- Friday, October 20, 2023
- 2:45 PM–3:35 PM
- Science Building 110
SETD2 Deficiency and Hypo-methylating Agents Induce Mis-splicing in Kidney Cancer: Implications for Cancer Vaccine Development with Audrey Nguyen Investigating the Role of the NLRP3 Inflammasome in Endothelial to Mesenchymal Activation and Aortic Aneurysm Formation with Daniel John
SETD2 Deficiency and Hypo-methylating Agents Induce Mis-splicing in Kidney Cancer: Implications for Cancer Vaccine Development
The SETD2 protein plays a significant role in the cell's genetic regulation through its histone methyltransferase activity and is recurrently mutated in aggressive clear cell Renal Cell Carcinoma (ccRCC), or kidney cancer. Treating SETD2 deficient cells with hypo-methylating agents like 5-aza-20-deoxycytidine (DAC) increases the likelihood of mis-splicing events, leading to the inclusion of introns in the mature mRNA, which translates to cancer specific protein and drives viral mimicry. The implications of these findings are significant, as mis-splicing products may serve as potential biomarkers or targeted antigens to develop a cancer vaccine against this malignancy.

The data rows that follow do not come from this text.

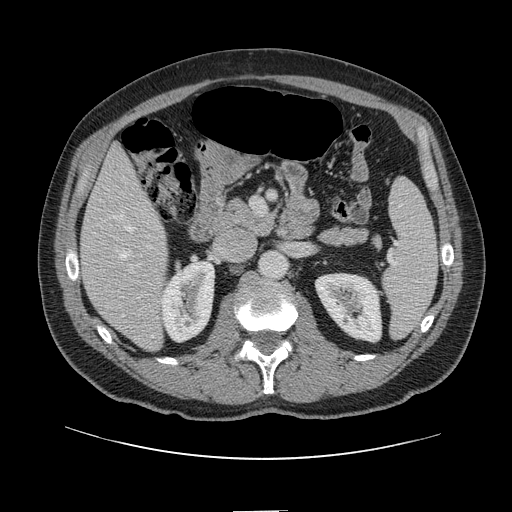
Contrast-enhanced abdominal CT, one axial slice. Position 50 of 161 along the scan axis. 120 kVp. Intravenous contrast given. Soft-tissue window (W 400 / L 40 HU). 2.5 mm slice thickness. 512 × 512 image matrix. Case-level facts recorded for this patient, not image findings: patient: female, age 60 years at operation; diagnosis: colorectal cancer liver metastases, imaged before liver resection; multiple liver metastases: no; largest metastasis: 3.5 cm; disease in both lobes: no.
Structures marked on this image (outlined manually by an expert reader):
- hepatic veins: bounding box [x1, y1, x2, y2] px = [115, 213, 133, 259]
- liver: [81, 148, 167, 349]
- planned liver remnant (the part of the liver to remain after resection): [81, 149, 161, 276]
- portal vein (with intrahepatic branches): [129, 244, 153, 299]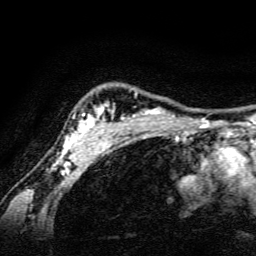
Breast MRI, one axial slice. Position 119 of 134 along the scan axis. Cropped to one breast. Dynamic contrast-enhanced series, time point 2 of 6 at this slice position (early post-contrast). 3 T. TE 4.7 ms, TR 9 ms. 1.2 mm slice thickness. 256 × 256 image matrix, field of view 160 × 160 mm. Female patient.
Structures marked on this image (semi-automatically segmented with operator editing):
- enhancing-tissue mask used for the functional tumour volume (all voxels passing the contrast-enhancement thresholds inside the analysis volume; usually the tumour): bounding box [x1, y1, x2, y2] px = [55, 104, 187, 165]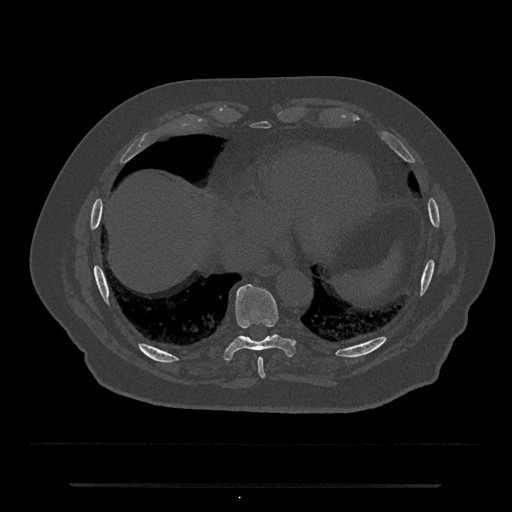
CT including the spine, one axial slice. Slice 758 of 797 in the series (ordered by position). Reconstruction kernel Br40s/3. Bone window (W 1800 / L 400 HU). 512 × 512 image matrix, field of view 434 × 434 mm. Male patient, age 80 years. Case-level facts recorded for this patient, not image findings: primary cancer: prostate; vertebrae with lytic lesions (as recorded): L1, T11.
Annotated regions visible in this slice (semi-automatic segmentation, software-assisted and operator-edited):
- T8 vertebra: box from (x=257, y=358) to (x=265, y=378) px
- T9 vertebra: (x=225, y=283)–(x=295, y=360)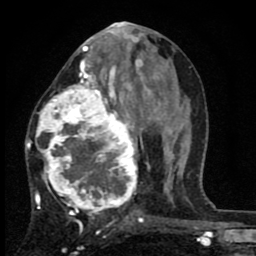
Breast MRI (dynamic contrast-enhanced), one axial slice. Position 38 of 80 along the scan axis. Cropped to one breast. Dynamic contrast-enhanced series, time point 2 of 8 at this slice position (early post-contrast). 1.5 T. TE 2.7 ms, TR 6.8 ms. 256 × 256 image matrix. Female patient.
Annotated regions visible in this slice (semi-automatically segmented with operator editing):
- enhancing-tissue mask used for the functional tumour volume (all voxels passing the contrast-enhancement thresholds inside the analysis volume; usually the tumour): bounding box [x1, y1, x2, y2] px = [27, 63, 144, 226]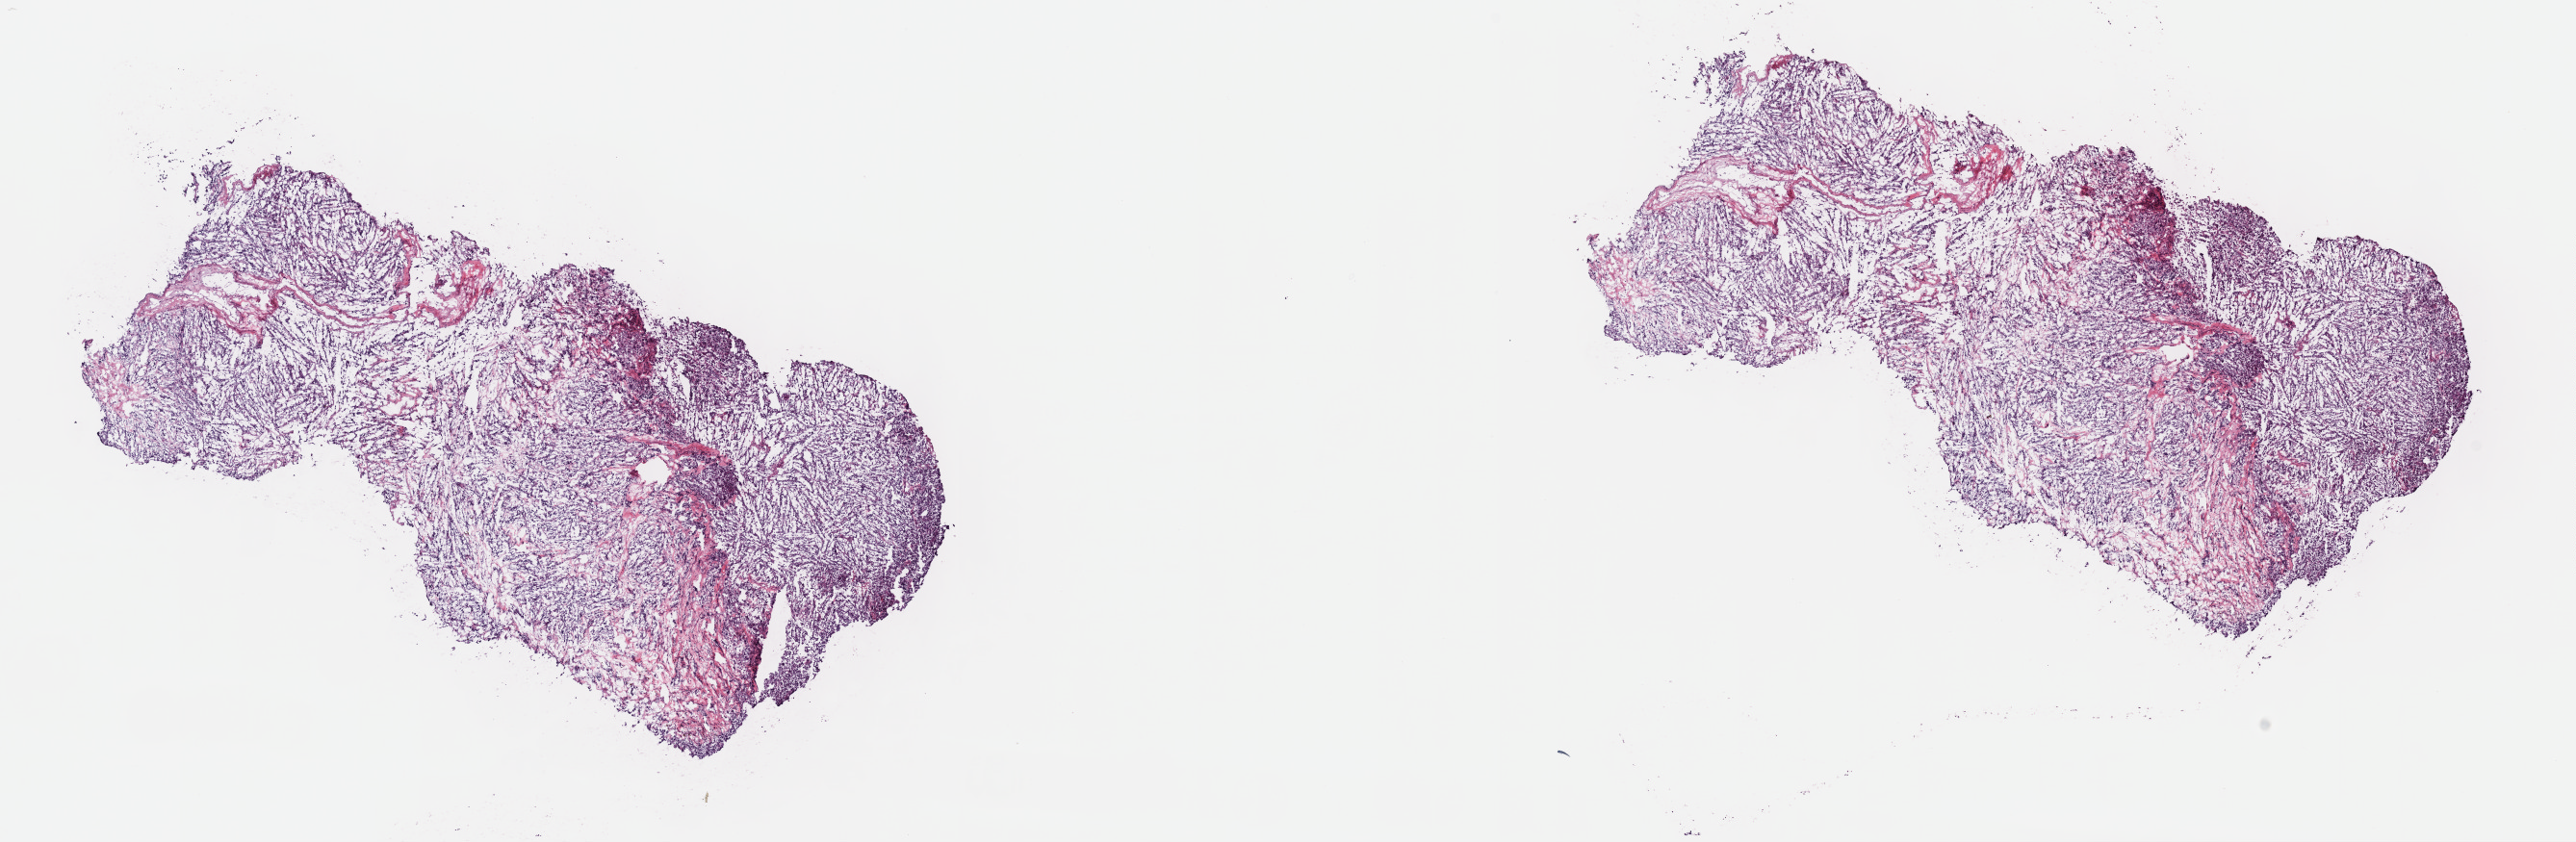
Digitized H&E-stained tissue section (whole slide), low-resolution overview of the scanned area, about 21.6 x 7.1 mm. Frozen section from the top of the tissue portion. Adrenal gland, primary tumour sample. Patient: female, age at initial diagnosis 44 years. Pathologist review of this section (percent, as recorded): tumour cells 100%, tumour nuclei 80%, normal cells 0%, stromal cells 0%, necrosis 0%. Inflammatory infiltration, as recorded: lymphocyte infiltration 2%, monocyte infiltration 0%, neutrophil infiltration 0%.
Histologic diagnosis: Pheochromocytoma, NOS.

Investigating the Role of the NLRP3 Inflammasome in Endothelial to Mesenchymal Activation and Aortic Aneurysm Formation
Aortic aneurysms (AAs) are becoming increasingly prevalent, with an estimated 35.12 million cases worldwide in people from the ages of 30 to 79 in 2019. Endovascular and open repair are possible for larger aneurysms, but for smaller aneurysms, surgical repair is typically not recommended due to the risks entailed by surgery. There are currently no effective pharmacological therapies available. Recent studies from our lab have also demonstrated that endothelial cell specific elimination of IL-R1 inhibited AAA formation and the endothelial to mesenchymal transition (EndMT). The nucleotide-binding oligomerization domain-like receptor pyrin domain containing 3 (NLRP3)-caspase-1 inflammasome cascade activates IL-1 signaling by cleaving pro-IL-1B to its active form. We sought to demonstrate the role of NLRP3 in AAAs and to determine the effects of NLRP3 elimination on EndMT.